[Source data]
╭──

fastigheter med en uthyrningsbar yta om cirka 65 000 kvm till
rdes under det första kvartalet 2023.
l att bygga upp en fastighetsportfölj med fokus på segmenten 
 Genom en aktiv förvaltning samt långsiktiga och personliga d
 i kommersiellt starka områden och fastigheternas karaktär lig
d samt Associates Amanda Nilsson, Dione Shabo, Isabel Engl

╰──
╭──

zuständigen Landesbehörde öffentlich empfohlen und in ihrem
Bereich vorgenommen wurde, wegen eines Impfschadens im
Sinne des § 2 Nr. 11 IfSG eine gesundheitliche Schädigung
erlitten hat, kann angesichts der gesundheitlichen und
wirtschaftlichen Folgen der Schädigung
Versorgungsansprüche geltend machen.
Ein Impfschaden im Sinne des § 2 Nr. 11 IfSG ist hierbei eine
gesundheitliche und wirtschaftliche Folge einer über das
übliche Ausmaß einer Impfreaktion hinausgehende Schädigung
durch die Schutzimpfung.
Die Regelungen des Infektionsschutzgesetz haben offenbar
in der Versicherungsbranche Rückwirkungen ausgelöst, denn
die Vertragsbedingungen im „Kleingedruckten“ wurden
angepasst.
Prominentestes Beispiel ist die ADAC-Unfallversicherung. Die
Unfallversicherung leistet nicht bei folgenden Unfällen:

╰──
╭──

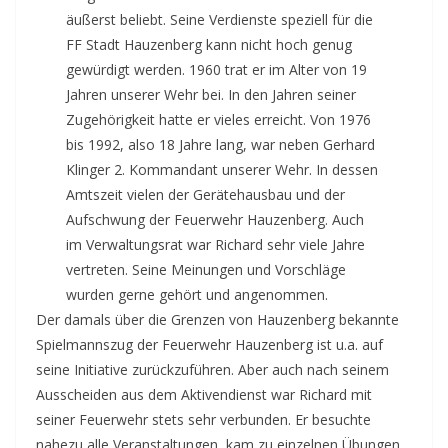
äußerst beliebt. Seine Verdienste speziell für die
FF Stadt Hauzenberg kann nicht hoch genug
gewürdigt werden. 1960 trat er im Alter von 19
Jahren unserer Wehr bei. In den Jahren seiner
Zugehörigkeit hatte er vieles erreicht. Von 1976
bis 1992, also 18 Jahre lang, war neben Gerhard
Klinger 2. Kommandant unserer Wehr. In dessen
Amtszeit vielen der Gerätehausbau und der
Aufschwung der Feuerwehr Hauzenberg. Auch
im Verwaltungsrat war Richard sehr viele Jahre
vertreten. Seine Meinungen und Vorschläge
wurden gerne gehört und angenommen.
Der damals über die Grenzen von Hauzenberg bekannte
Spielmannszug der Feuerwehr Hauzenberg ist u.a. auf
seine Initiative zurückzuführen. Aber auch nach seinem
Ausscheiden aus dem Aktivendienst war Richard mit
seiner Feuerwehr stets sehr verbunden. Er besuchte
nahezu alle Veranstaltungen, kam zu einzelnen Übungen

╰──

Take the records above and return, word for word, only the lines that fall from the line with "FF Stadt Hauzenberg kann nicht hoch genug" to the line with "nahezu alle Veranstaltungen, kam", both of them included.

FF Stadt Hauzenberg kann nicht hoch genug
gewürdigt werden. 1960 trat er im Alter von 19
Jahren unserer Wehr bei. In den Jahren seiner
Zugehörigkeit hatte er vieles erreicht. Von 1976
bis 1992, also 18 Jahre lang, war neben Gerhard
Klinger 2. Kommandant unserer Wehr. In dessen
Amtszeit vielen der Gerätehausbau und der
Aufschwung der Feuerwehr Hauzenberg. Auch
im Verwaltungsrat war Richard sehr viele Jahre
vertreten. Seine Meinungen und Vorschläge
wurden gerne gehört und angenommen.
Der damals über die Grenzen von Hauzenberg bekannte
Spielmannszug der Feuerwehr Hauzenberg ist u.a. auf
seine Initiative zurückzuführen. Aber auch nach seinem
Ausscheiden aus dem Aktivendienst war Richard mit
seiner Feuerwehr stets sehr verbunden. Er besuchte
nahezu alle Veranstaltungen, kam zu einzelnen Übungen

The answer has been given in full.